Material to process =

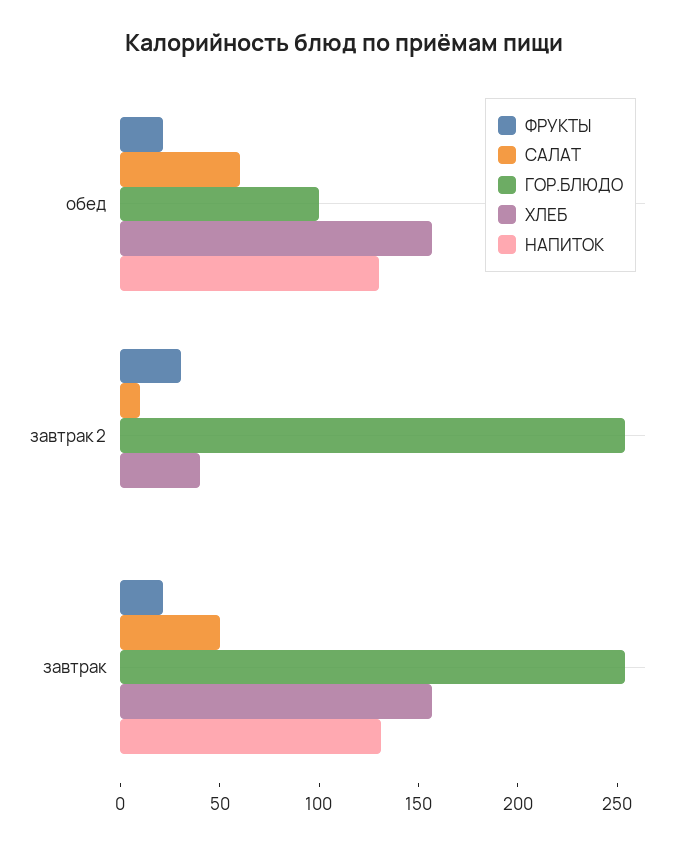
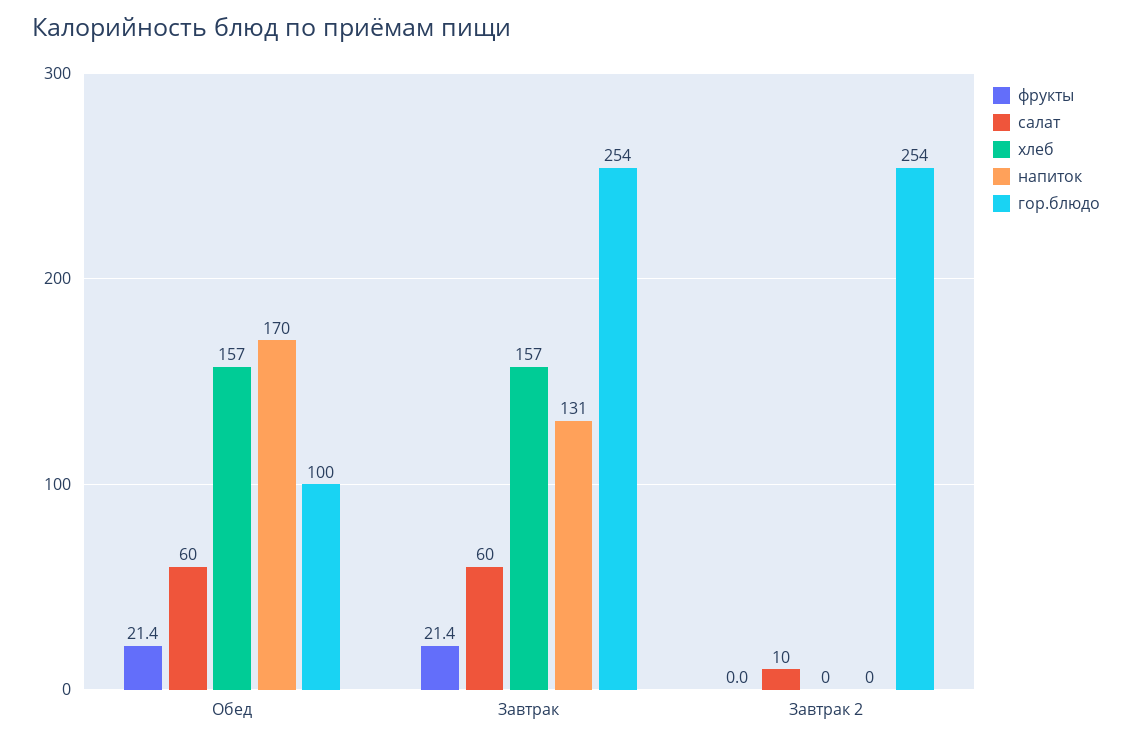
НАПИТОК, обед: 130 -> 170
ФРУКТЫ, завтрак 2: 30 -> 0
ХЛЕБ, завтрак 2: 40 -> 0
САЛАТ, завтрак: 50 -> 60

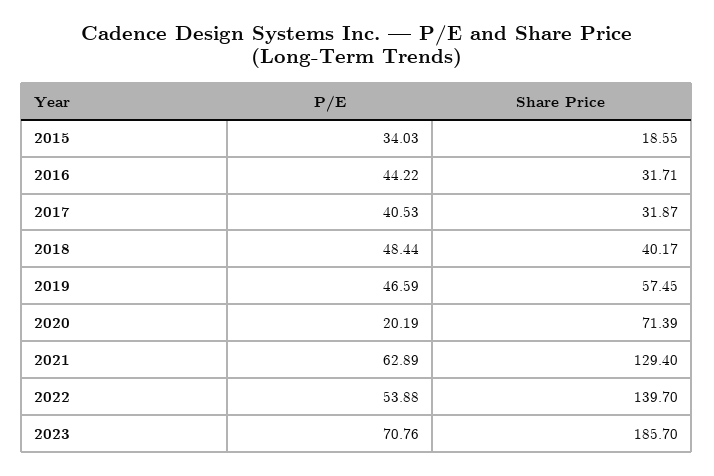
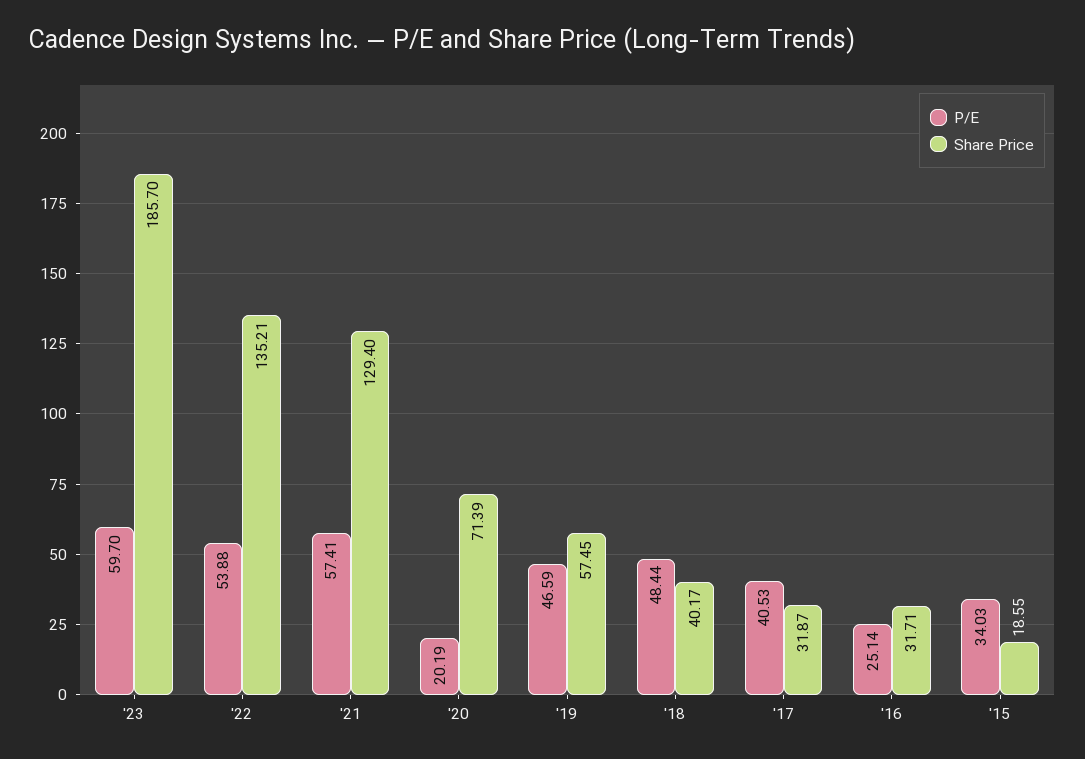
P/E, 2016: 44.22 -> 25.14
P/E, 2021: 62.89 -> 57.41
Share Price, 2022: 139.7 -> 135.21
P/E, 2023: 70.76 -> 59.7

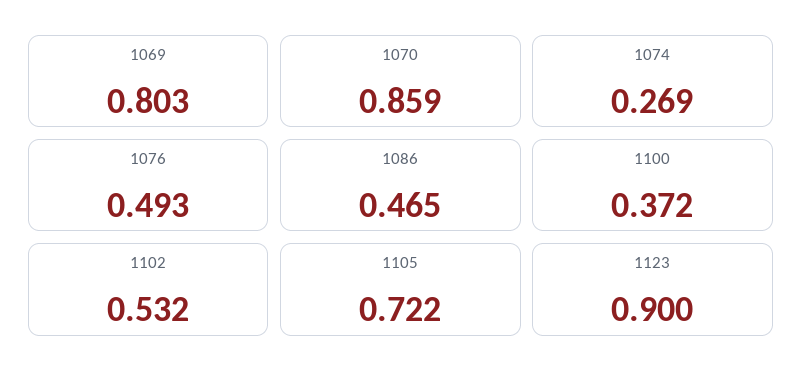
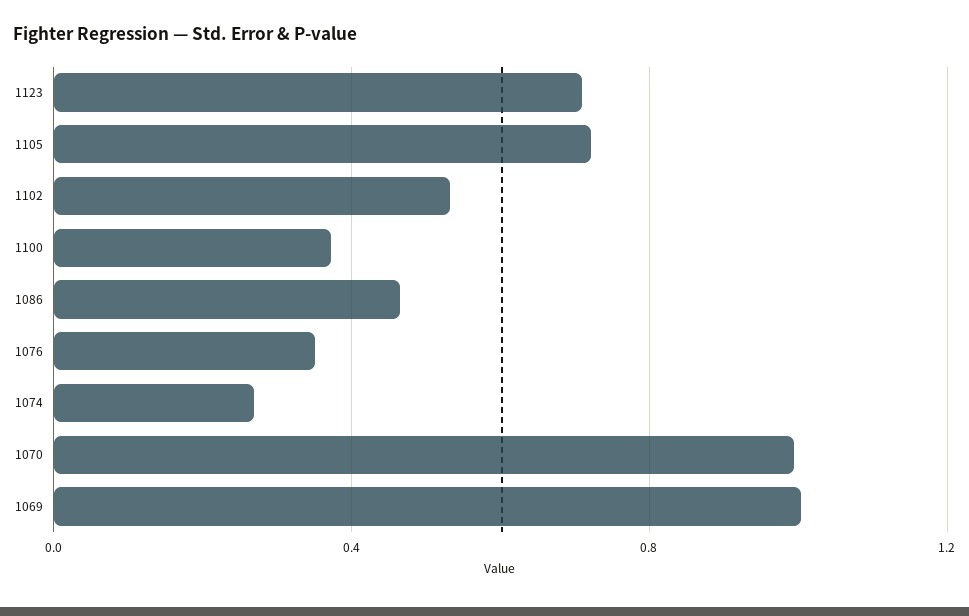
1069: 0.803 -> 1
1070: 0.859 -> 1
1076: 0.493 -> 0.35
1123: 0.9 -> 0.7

---

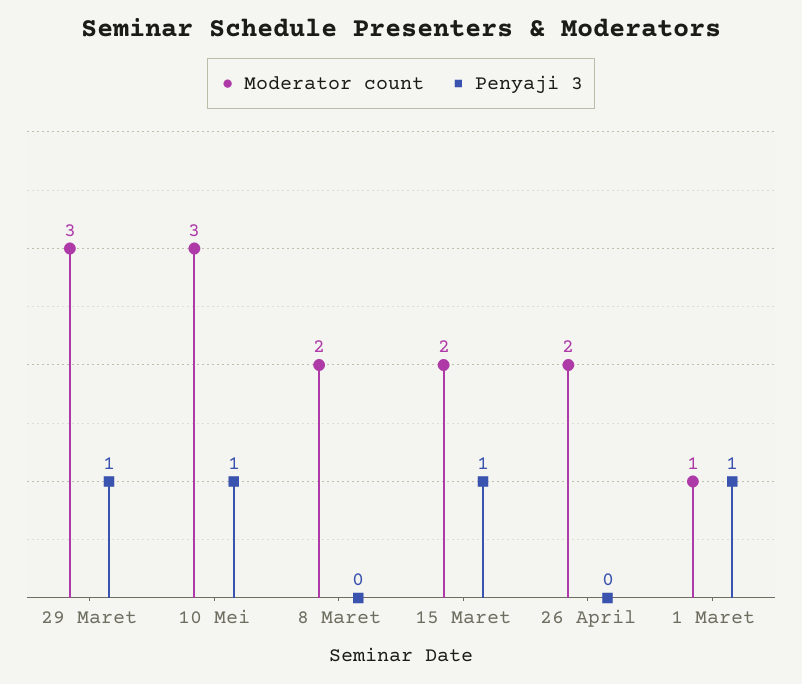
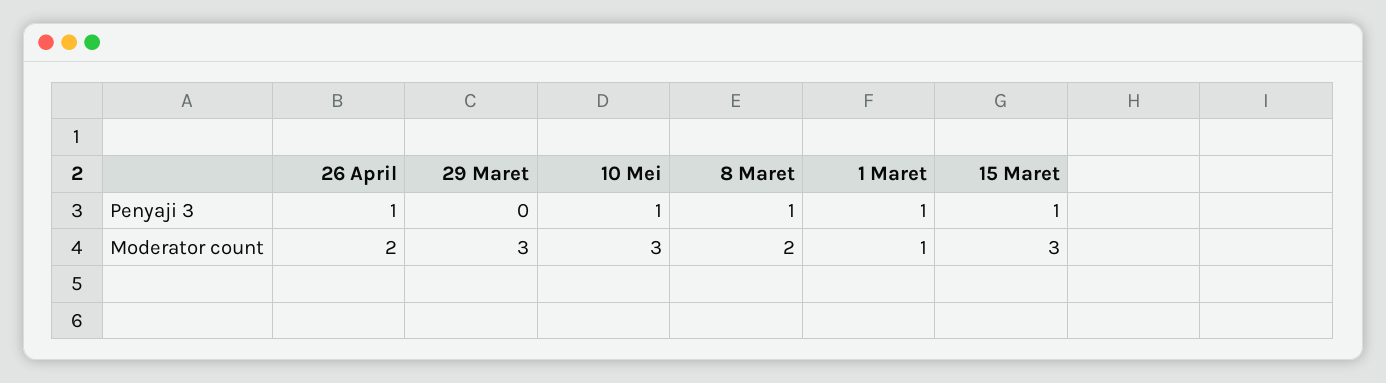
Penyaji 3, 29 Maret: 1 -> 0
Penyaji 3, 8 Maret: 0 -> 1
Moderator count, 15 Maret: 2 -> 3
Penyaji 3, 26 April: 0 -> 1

* * *

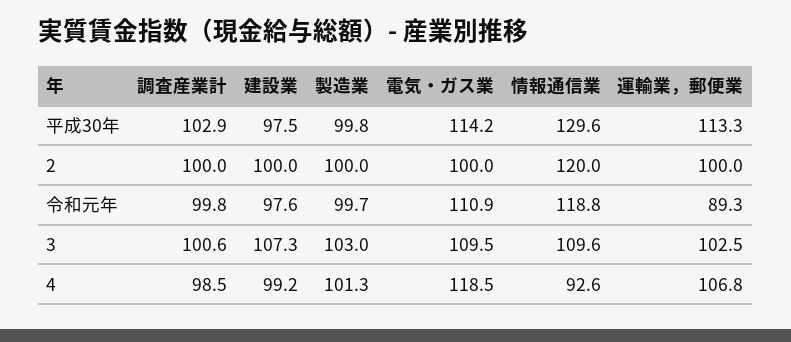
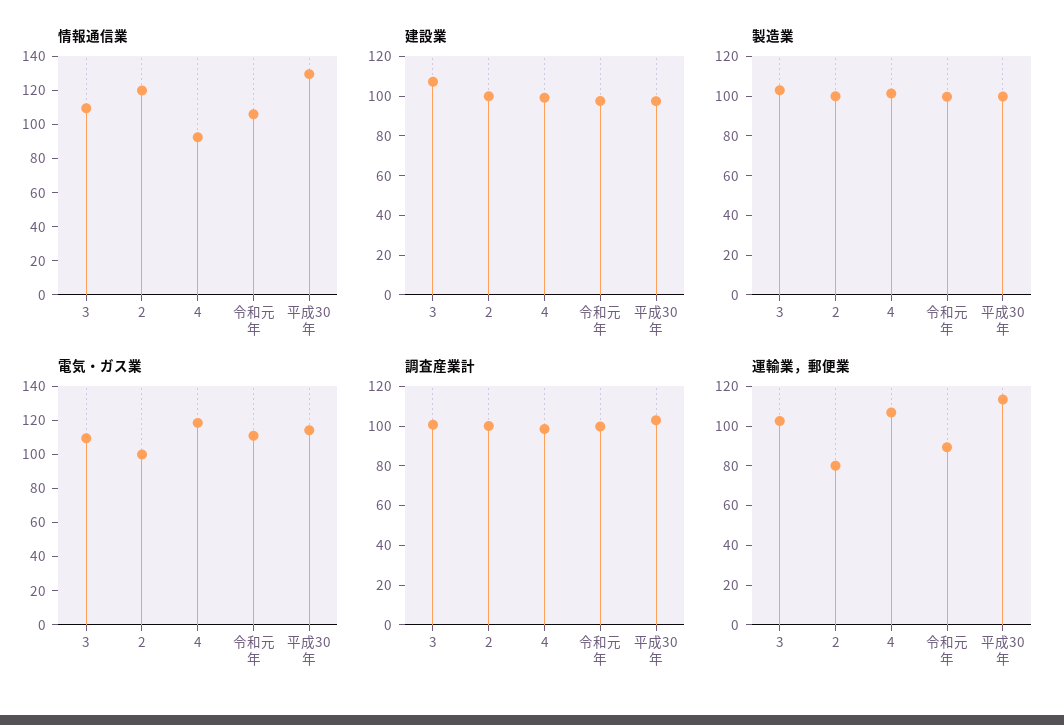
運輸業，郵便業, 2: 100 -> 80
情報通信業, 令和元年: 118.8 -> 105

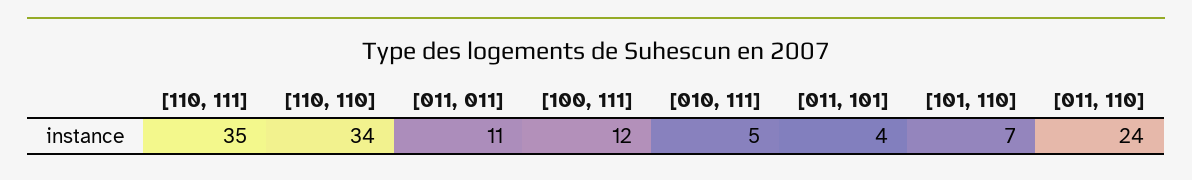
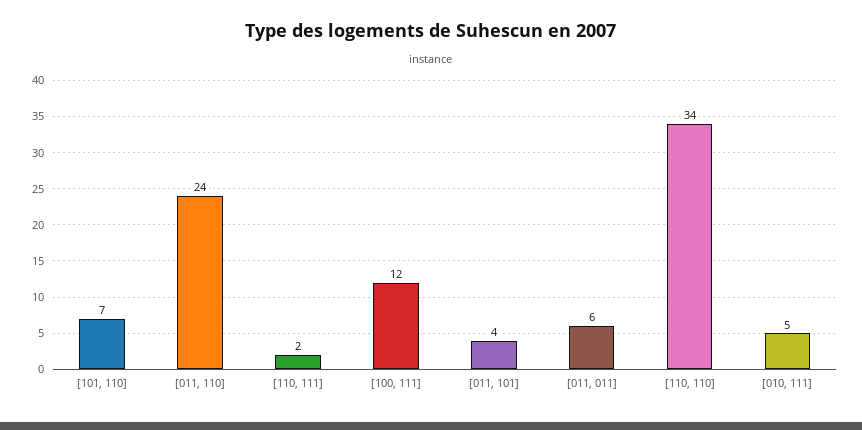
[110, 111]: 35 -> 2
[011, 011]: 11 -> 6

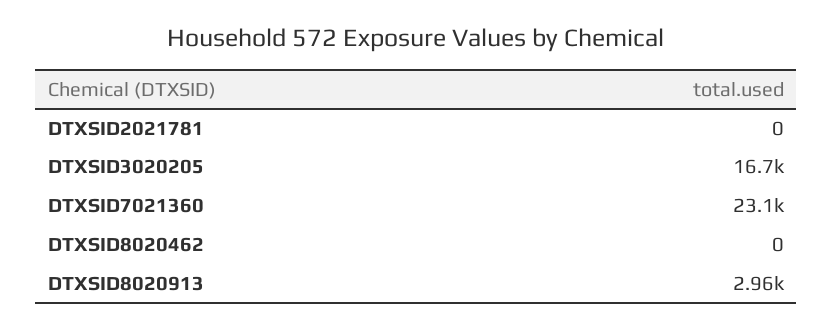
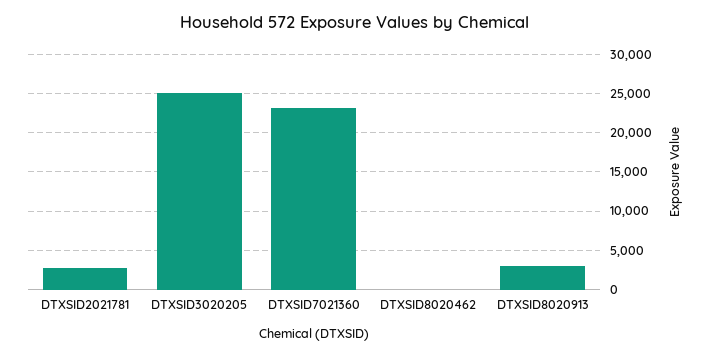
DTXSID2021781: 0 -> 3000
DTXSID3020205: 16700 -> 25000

Task instructions = Scan the entries above for the string "завтрак" and copy each line that contains it.

Exercise output =
ФРУКТЫ, завтрак 2: 30 -> 0
ХЛЕБ, завтрак 2: 40 -> 0
САЛАТ, завтрак: 50 -> 60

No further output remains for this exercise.